* Job
Go to the line containing "vfov_deg: 0.8" below; retype it and all following lines exactly, and leave out the pictures.

----

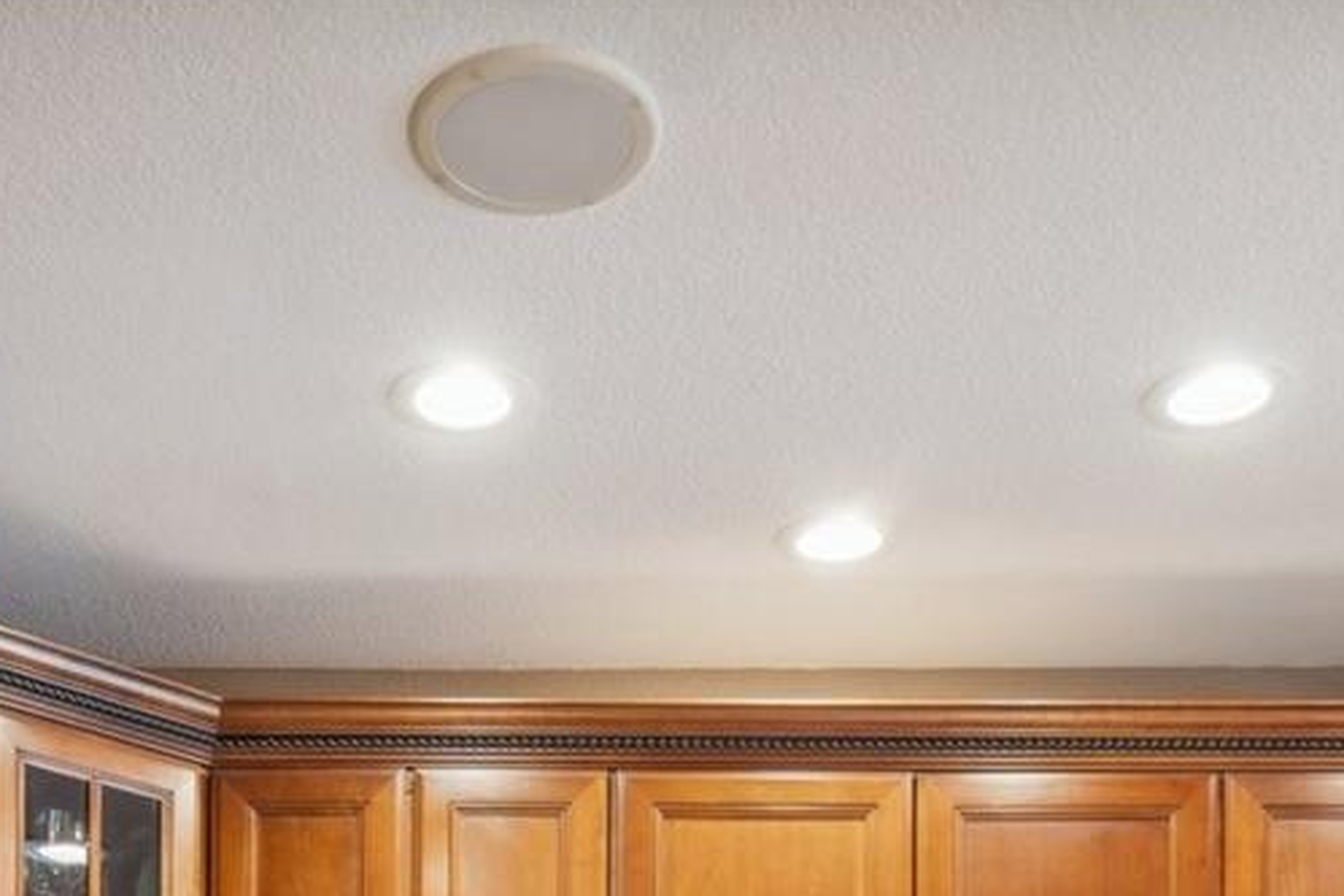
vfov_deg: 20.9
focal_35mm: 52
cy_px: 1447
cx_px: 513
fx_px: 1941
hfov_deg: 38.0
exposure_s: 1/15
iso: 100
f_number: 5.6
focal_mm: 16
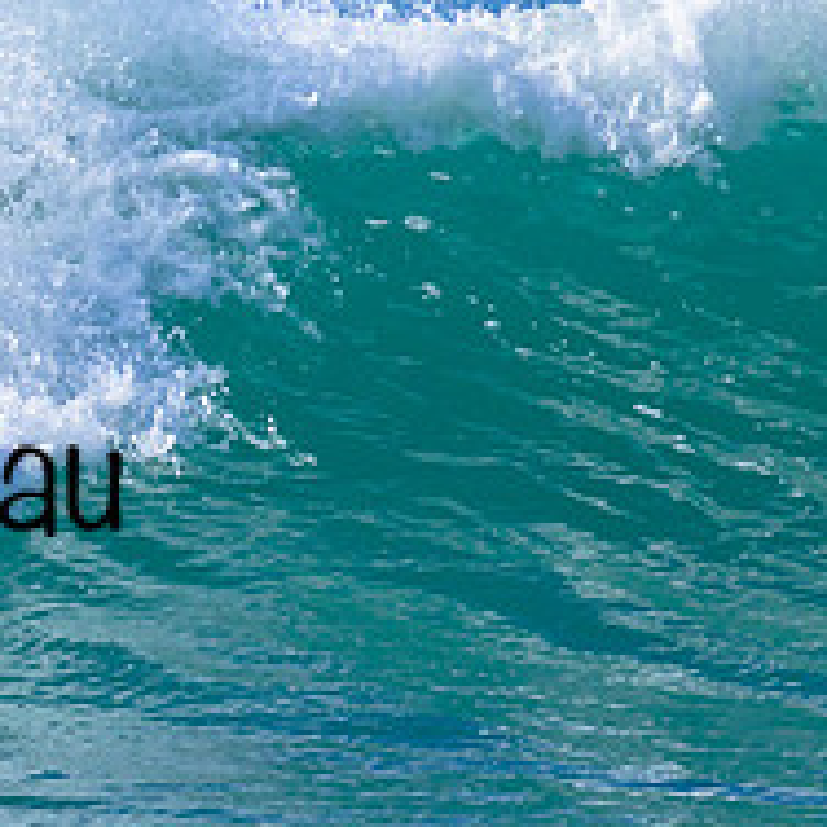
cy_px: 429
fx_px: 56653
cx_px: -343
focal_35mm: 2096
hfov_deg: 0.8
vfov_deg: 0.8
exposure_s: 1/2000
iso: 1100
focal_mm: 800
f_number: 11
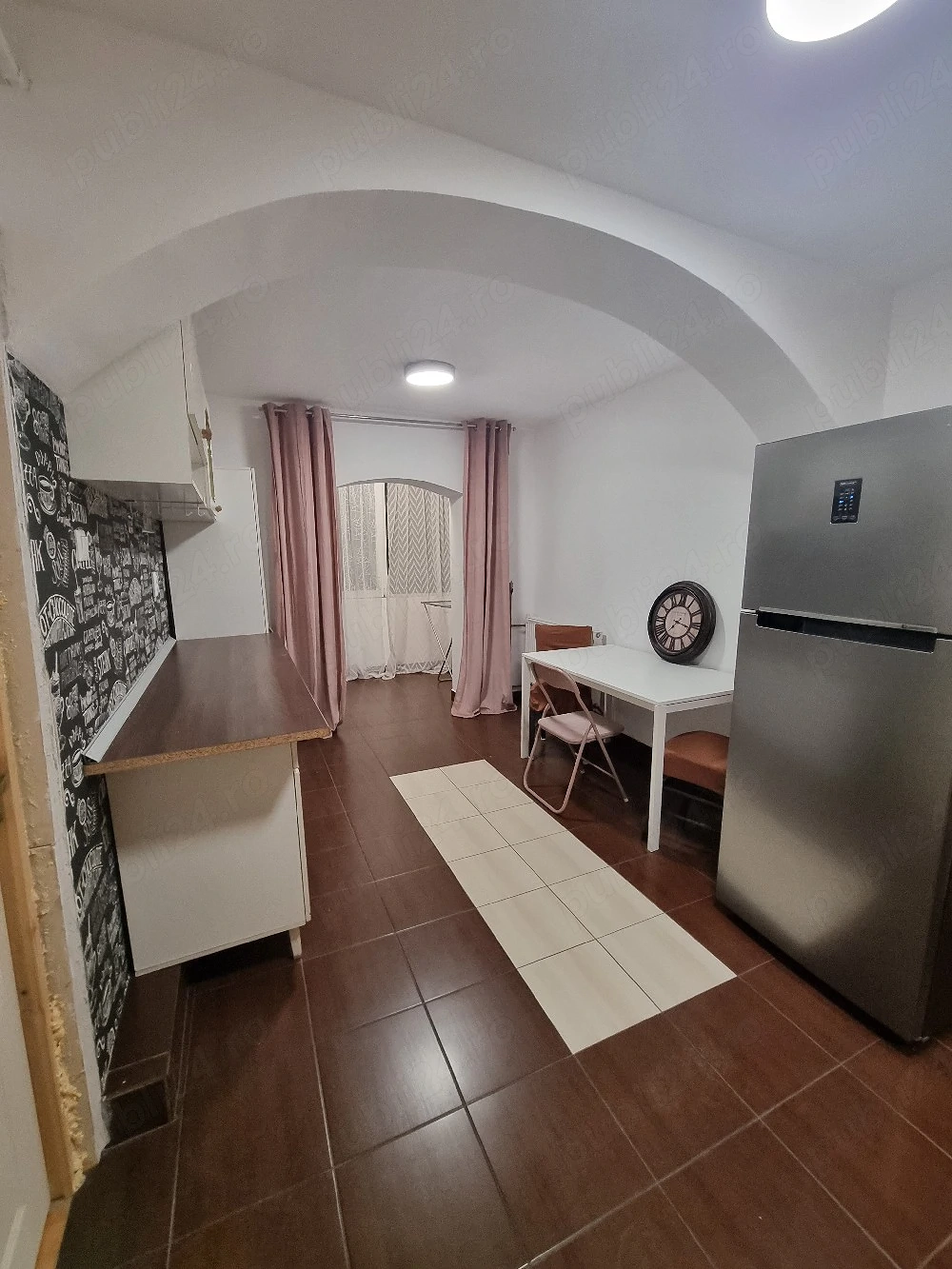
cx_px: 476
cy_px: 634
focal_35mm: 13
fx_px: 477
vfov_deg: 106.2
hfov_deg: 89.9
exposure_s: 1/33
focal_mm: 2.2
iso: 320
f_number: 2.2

----

* Answer to the problem
vfov_deg: 0.8
exposure_s: 1/2000
iso: 1100
focal_mm: 800
f_number: 11
cx_px: 476
cy_px: 634
focal_35mm: 13
fx_px: 477
vfov_deg: 106.2
hfov_deg: 89.9
exposure_s: 1/33
focal_mm: 2.2
iso: 320
f_number: 2.2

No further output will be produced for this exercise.